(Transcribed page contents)

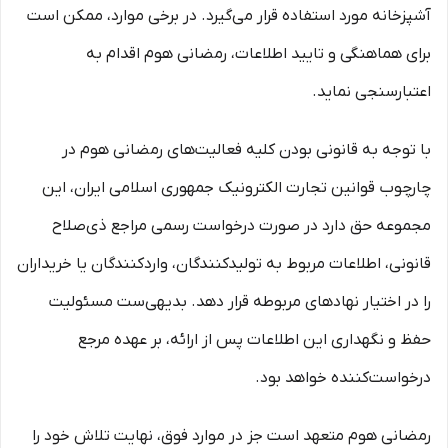
آشپزخانه مورد استفاده قرار می‌گیرد. در برخی موارد، ممکن است
برای هماهنگی و تایید اطلاعات، رمضانی هوم اقدام به
اعتبارسنجی نماید.
با توجه به قانونی بودن کلیه فعالیت‌های رمضانی هوم در
چارچوب قوانین تجارت الکترونیک جمهوری اسلامی ایران، این
مجموعه حق دارد در صورت درخواست رسمی مراجع ذی‌صلاح
قانونی، اطلاعات مربوط به تولیدکنندگان، واردکنندگان یا خریداران
را در اختیار نهادهای مربوطه قرار دهد. بدیهی‌ست مسئولیت
حفظ و نگهداری این اطلاعات پس از ارائه، بر عهده مرجع
درخواست‌کننده خواهد بود.
رمضانی هوم متعهد است جز در موارد فوق، نهایت تلاش خود را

**DIRECTIVE**. Wherever the word "رمضانی" appears in a line of the data, copy that line.

**EXERCISE SOLUTION**.
برای هماهنگی و تایید اطلاعات، رمضانی هوم اقدام به
با توجه به قانونی بودن کلیه فعالیت‌های رمضانی هوم در
رمضانی هوم متعهد است جز در موارد فوق، نهایت تلاش خود را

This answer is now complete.